Es entonces cuando la película se interna en un bucle vibrante de acción en dos escenarios; por un lado, el tortuoso ascenso por la escalera sinuosa y la trampa que acecha a Frodo al final de la misma en forma de gigantesca criatura hambrienta (brillantemente recreada, al igual que su combate contra un Sam pletórico); y por otro, el asedio a Minas Tirith por una multitud inabarcable de orcos que augura la destrucción absoluta de la ciudad si nadie impide lo contrario. Suerte que los rohirrin, comandados por un rey Theoden envalentonado, acude al rescate de Góndor in extremis con una carga de caballería demoledora que hubiese sido suficiente sin la aparición sorpresiva de un ejército de aguerridos olifantes difíciles de derribar desde el terreno. La recreación cinematográfica de la guerra es realmente impresionante, no ya sólo por la espectacularidad del combate cuerpo a cuerpo o el inaudito despliegue de efectos especiales, sino también por la capacidad de Jackson para la creación de una atmósfera tensa y de tintes épicos desvelada en el miedo palpable de los hombres de Góndor ante la marea incontenible de oscuridad que los sitia; las arengas de Theoden ante un espléndido ejército de caballeros o el ataque suicida de los hombres de Faramir contra la destruida ciudad de Osgiliath con el canto triste de Pippin de fondo.

Es igualmente cierto que el baile de cifras de efectivos de uno y otro bando puede llegar a parecer caprichosa a tenor del uso masivo de la tecnología digital (¿de dónde salen tantos rohirrin tras la masacre del Abismo de Helm?, ¿por qué tiene unas defensas tan escuálidas el reino de Góndor?), y ofrecer instantes un tanto inverosímiles o carentes de sustancia (¿por qué no hay sangre en el campo de batalla?). No obstante, la adrenalina es segregada de forma arrolladora ante una sucesión de escenas grandiosas, como esa reivindicación heróica de Eowyn (el papel de la mujer en las novelas de Tolkien era muy secundario) al enfrentarse al señor de los Názgul con la inestimable ayuda de Merry; el momento de gloria de Legolas a lomos del olifante; el brutal asedio de la ciudad con cabeza de lobo incluida (cuando consiguen traspasar las puertas, la expresión de Gandalf lo dice todo); o la salvadora y aplastante llegada del ejército de muertos (un recurso fácil para acabar la guerra de forma rápida).

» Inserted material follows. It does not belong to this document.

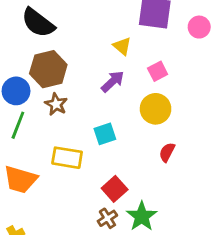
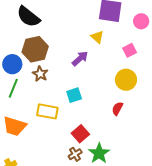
yellow triangle: (122, 46) -> (97, 37), moved
pink square: (158, 71) -> (130, 50), moved
yellow circle: (156, 109) -> (126, 80), moved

Y cuando parecía que ya todo estaba cercano a su fin y no cabía más destrucción, los restos de los ejércitos de los hombres toman la feliz idea de acudir a la misma Puerta Negra para desafiar a Sauron y, de paso, ofrecernos vibrantes instantes dramáticos de coraje y honor (la arenga del nuevo rey de Góndor entra en los anaqueles de grandes discursos bélicos del cine) aunque todo indicara que la única salida sería la muerte (Aragorn seguido por los hobbits hacia una inmensa marea enemiga; los pelos como escarpias). No obstante, a poca distancia de la Puerta se libraba la trascendental lucha por la destrucción del anillo, una confrontación de voluntades resuelta magistralmente por Peter Jackson a la altura de la novela y de la propia saga, con el feliz final para Gollum.
El Retorno del Rey, más allá de los numerosos galardones obtenidos, es la culminación de un magno poema épico de dimensiones inconmensurables; una obra capital en la historia del cine fantástico-literario que trasciende las fronteras del propio género a partir de una portentosa narrativa fílmica y del uso creativo de los medios digitales. Una amplia financiación no es sinónimo de una buena película; es necesario un trabajo minucioso y una originalidad visual sólo al alcance de algunos privilegiados. Peter Jackson y su equipo lo logran trasladando de forma impecable a imágenes un legado literario que ha espoleado la imaginación de varias generaciones de lectores, cumpliendo unas expectativas a priori inalcanzables. Un viaje de ida y vuelta ribeteado por un final emotivo que homenajea de forma justa a una personaje tan entrañable como Samsagaz Gamyi, y que cierra la historia inmortal de un mundo apasionante poblado por hombres, elfos, enanos, orcos, ents… y hobbits, en el que se escenifica la legendaria lucha entre el Bien y el Mal. Tolkien lo ideó en la cabeza de millones de personas, ahora Peter Jackson nos lo muestra, en todo su esplendor, a muchos más.